__To do__. Below are the records; repeat exactly their lines between the line holding "1802838, 1: 10 -> 20" and the line holding "minor_axis_length, 10: 50 -> 27.64", inclusive, skipping the pictures.

__Information shown__.
"""
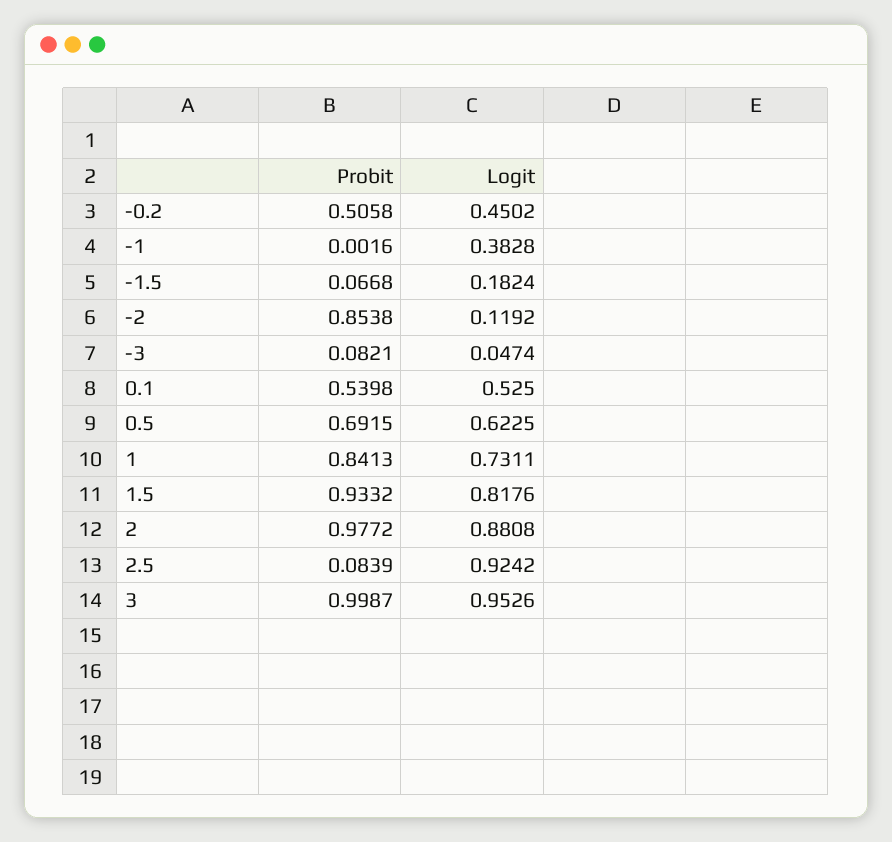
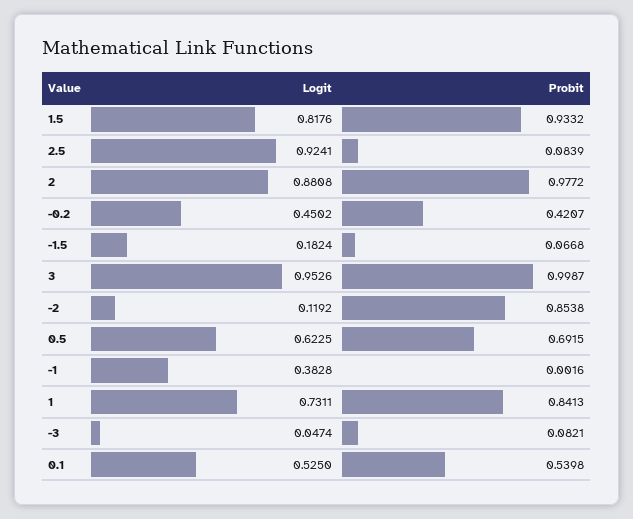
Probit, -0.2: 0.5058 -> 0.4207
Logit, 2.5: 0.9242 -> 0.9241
"""
"""
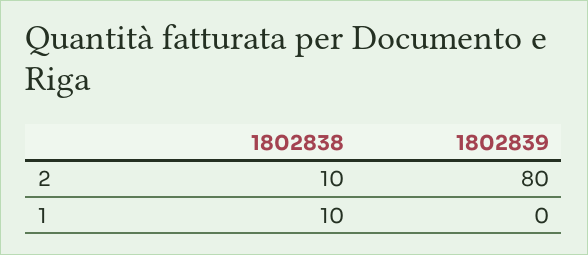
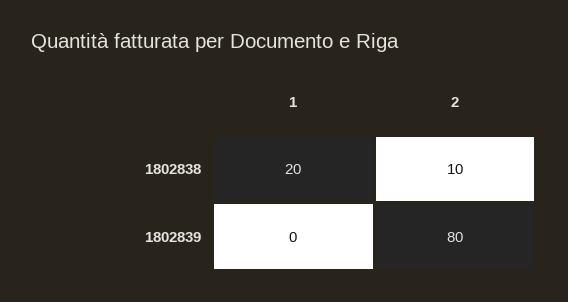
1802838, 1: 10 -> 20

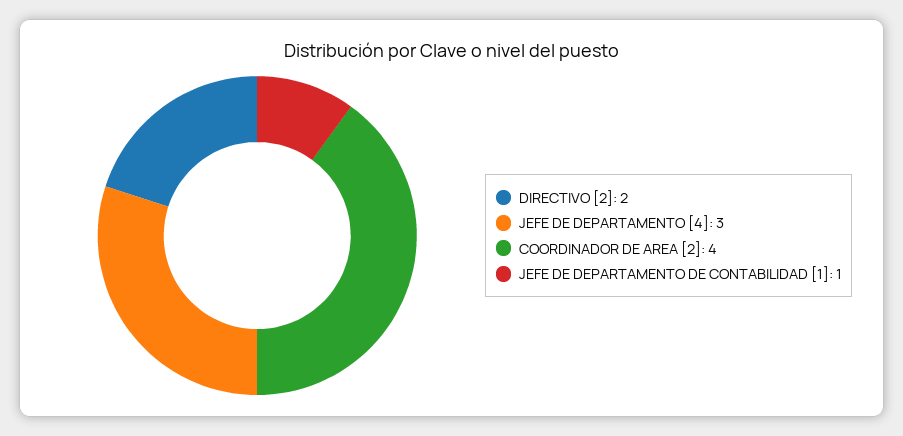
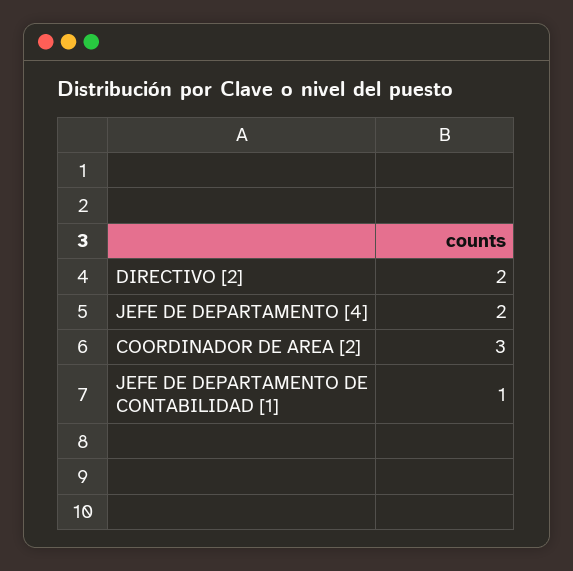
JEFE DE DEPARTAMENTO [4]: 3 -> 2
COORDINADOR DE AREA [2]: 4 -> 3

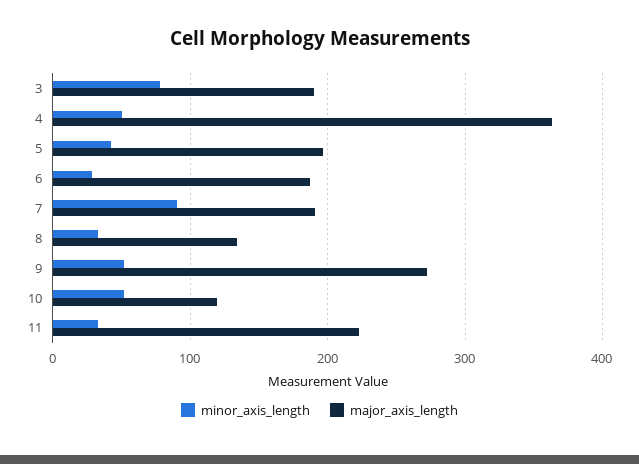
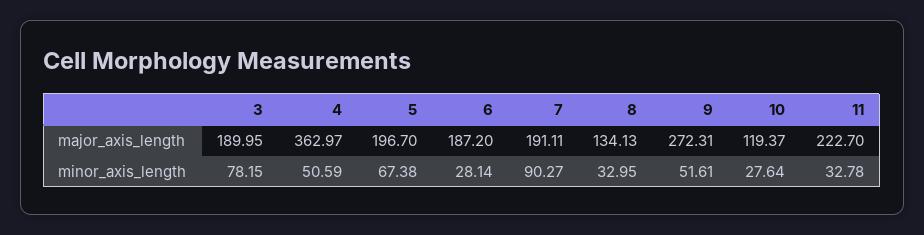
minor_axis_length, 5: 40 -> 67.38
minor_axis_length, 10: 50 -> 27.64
"""
"""
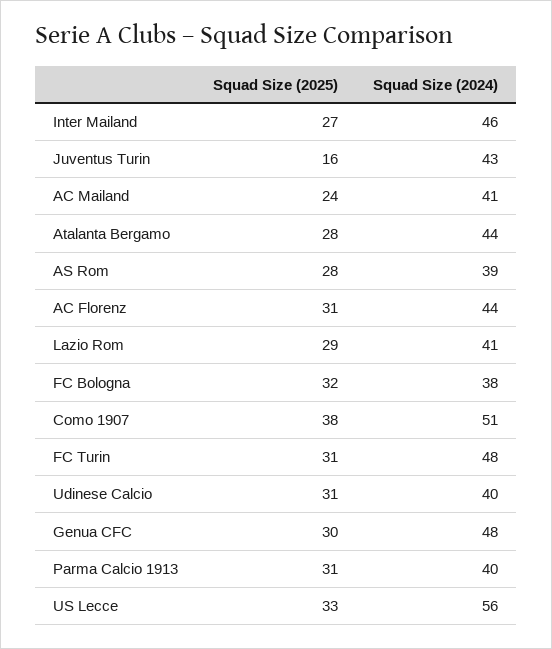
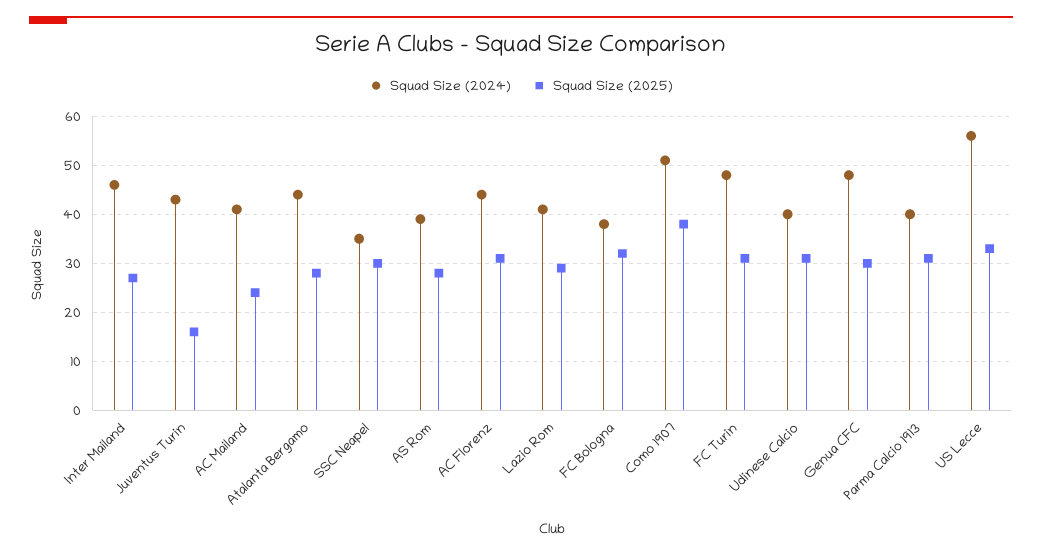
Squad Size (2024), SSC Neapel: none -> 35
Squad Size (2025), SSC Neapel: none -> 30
"""
__Answer to the problem__.
1802838, 1: 10 -> 20

JEFE DE DEPARTAMENTO [4]: 3 -> 2
COORDINADOR DE AREA [2]: 4 -> 3

minor_axis_length, 5: 40 -> 67.38
minor_axis_length, 10: 50 -> 27.64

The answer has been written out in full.